**WHAT TO PRODUCE:**
Report every line in the items below that contains the word "family", copying each such line in full.

**RAW RECORDS:**
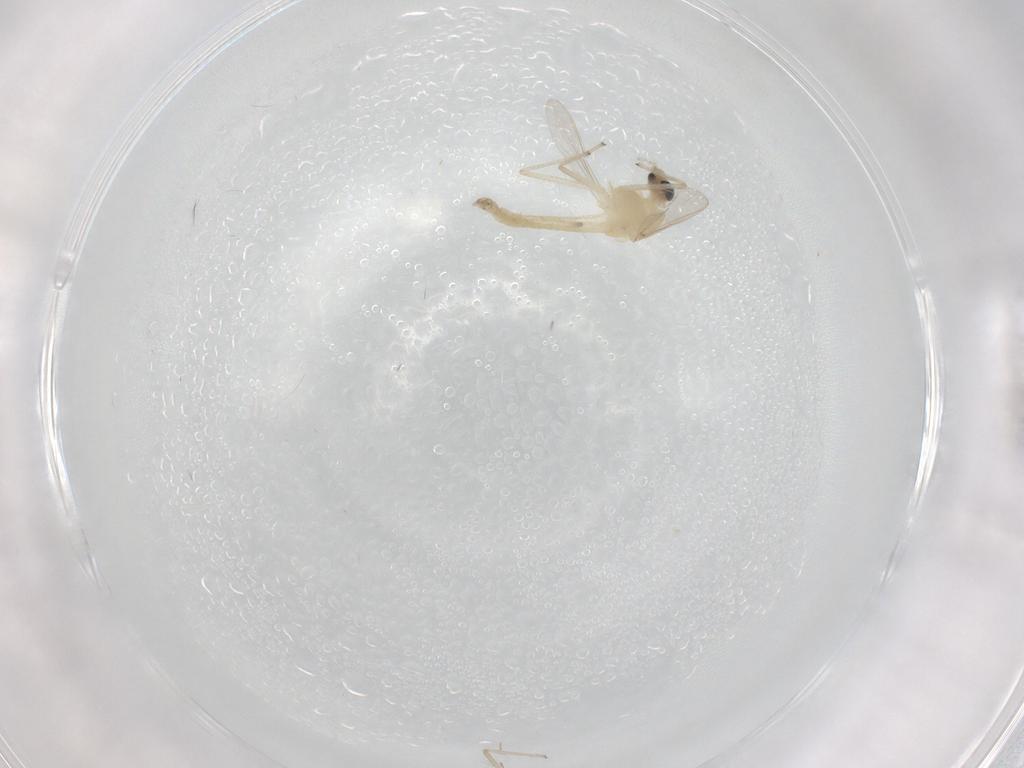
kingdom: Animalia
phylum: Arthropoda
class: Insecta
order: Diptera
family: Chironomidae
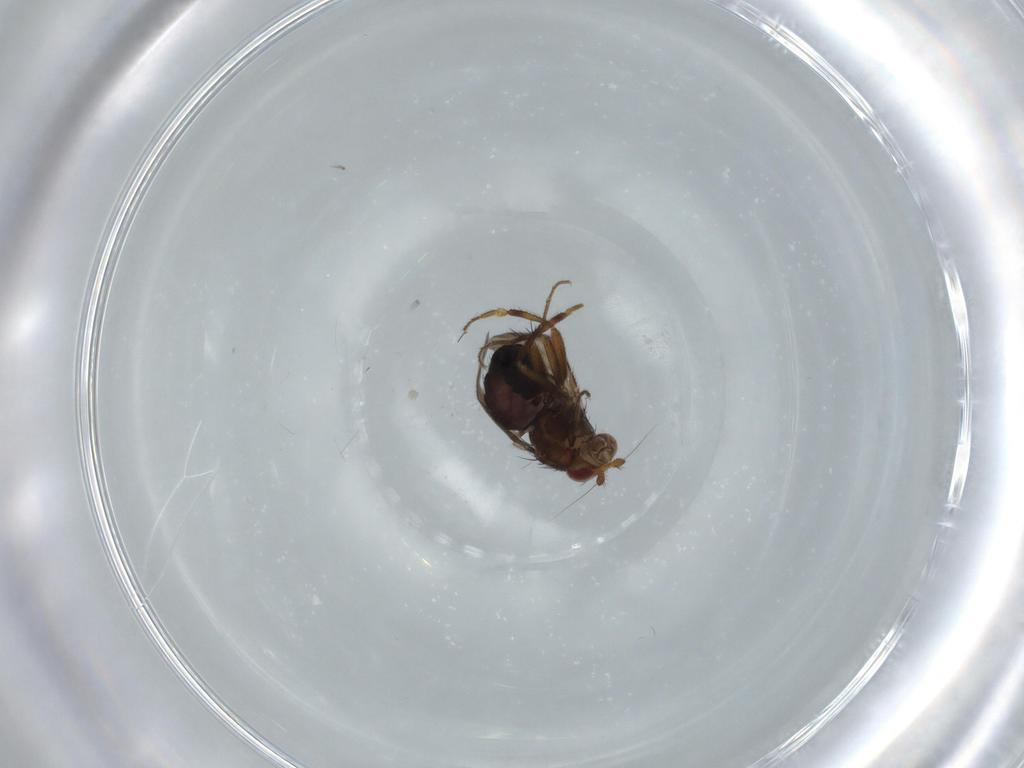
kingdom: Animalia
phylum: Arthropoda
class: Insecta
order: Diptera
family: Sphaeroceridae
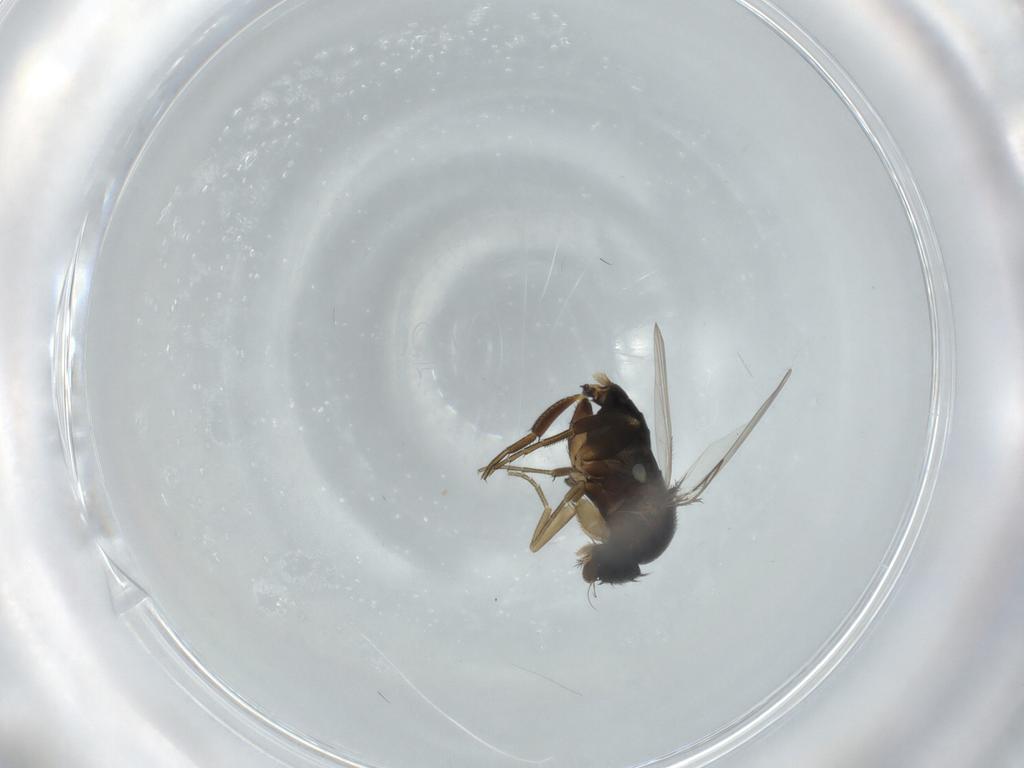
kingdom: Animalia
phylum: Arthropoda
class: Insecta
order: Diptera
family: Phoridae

==

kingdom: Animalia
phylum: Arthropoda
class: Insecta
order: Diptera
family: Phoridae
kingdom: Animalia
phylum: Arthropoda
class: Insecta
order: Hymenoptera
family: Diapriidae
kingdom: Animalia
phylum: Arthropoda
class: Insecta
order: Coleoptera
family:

**RESULT OF THE EXERCISE:**
family: Chironomidae
family: Sphaeroceridae
family: Phoridae
family: Phoridae
family: Diapriidae
family:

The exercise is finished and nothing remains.